Electronic – 2N7002 MOSFET gate voltage internally being pulled high, potentially dead

mosfetnmos

I am using the circuit below to switch a bi-latching relay once a wire is disconnected, i.e. to not switch as long as a voltage is present on the wire.

After assembling on a PCB, on which there are multiple instances of the circuit, about half appeared to work properly once, but after cycling the relays on/off by disconnecting the wire and resetting on the other side, all of them would stop working.

Specifically, the Q2 gate voltage appears to be internally pulled up to between 2V and 10V, and even when connected directly to GND it becomes active and brings Q1's gate to GND. Q1 appears to still function as expected.

circuit

In simulations it works as expected, and I find it strange that Q2 is the one that goes given how relatively shielded it is from the relay current and potential flyback voltage spike.

Potential solutions I see here are to use bigger MOSFETs or switch Q2 to a BJT, but I'd like to understand what could be causing this to avoid the same problems in future.

Best Answer

Seems like you've damaged the gate of Q2 by ESD or similar effects.
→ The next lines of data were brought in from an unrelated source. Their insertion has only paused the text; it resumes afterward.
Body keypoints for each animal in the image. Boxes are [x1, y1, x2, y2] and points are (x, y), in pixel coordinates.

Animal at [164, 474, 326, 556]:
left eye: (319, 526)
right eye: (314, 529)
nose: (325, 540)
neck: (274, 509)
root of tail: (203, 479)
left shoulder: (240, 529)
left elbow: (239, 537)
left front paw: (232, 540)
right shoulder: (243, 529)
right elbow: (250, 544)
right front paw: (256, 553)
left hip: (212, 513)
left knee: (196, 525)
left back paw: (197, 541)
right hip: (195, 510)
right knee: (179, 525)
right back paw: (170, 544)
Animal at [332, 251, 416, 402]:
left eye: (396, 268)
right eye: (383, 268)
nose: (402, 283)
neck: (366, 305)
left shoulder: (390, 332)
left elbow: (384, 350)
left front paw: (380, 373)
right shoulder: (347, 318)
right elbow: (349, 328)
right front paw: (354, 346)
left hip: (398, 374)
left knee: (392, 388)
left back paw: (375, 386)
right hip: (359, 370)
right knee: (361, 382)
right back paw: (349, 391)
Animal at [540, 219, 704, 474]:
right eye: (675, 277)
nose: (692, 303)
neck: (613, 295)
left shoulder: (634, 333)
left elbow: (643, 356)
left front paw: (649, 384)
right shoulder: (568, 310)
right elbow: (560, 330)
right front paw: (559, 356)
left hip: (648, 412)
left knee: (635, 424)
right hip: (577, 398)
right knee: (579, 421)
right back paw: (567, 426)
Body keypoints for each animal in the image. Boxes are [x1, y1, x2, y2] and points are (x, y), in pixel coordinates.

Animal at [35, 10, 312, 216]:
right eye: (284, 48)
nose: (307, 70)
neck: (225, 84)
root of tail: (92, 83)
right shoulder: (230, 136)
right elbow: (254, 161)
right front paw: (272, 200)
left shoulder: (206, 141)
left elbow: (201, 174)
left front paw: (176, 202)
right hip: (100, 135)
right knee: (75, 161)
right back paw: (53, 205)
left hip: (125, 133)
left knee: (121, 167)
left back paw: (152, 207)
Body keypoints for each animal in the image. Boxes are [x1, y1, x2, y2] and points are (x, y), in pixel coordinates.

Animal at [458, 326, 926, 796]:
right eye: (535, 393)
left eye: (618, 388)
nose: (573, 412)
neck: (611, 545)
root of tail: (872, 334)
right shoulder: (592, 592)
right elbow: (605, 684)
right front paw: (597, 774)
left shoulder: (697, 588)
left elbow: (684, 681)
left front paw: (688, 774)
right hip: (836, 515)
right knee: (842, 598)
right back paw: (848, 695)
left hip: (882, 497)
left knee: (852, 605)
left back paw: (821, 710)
It's a bad idea to expose an unprotected MOSFET gate to external connections, particularly a small MOSFET such as a 2N7002.

A series resistor (eg. 1K) and something like a 5.1 or 6.2V zener from gate to source will protect the MOSFET from most reasonable transients.

schematic

simulate this circuit – Schematic created using CircuitLab

You could switch to a BJT (with a series base resistor) but it would be a good idea to have a diode from base to emitter to prevent ESD-induced reverse base-emitter junction breakdown, so the component count does not look much different.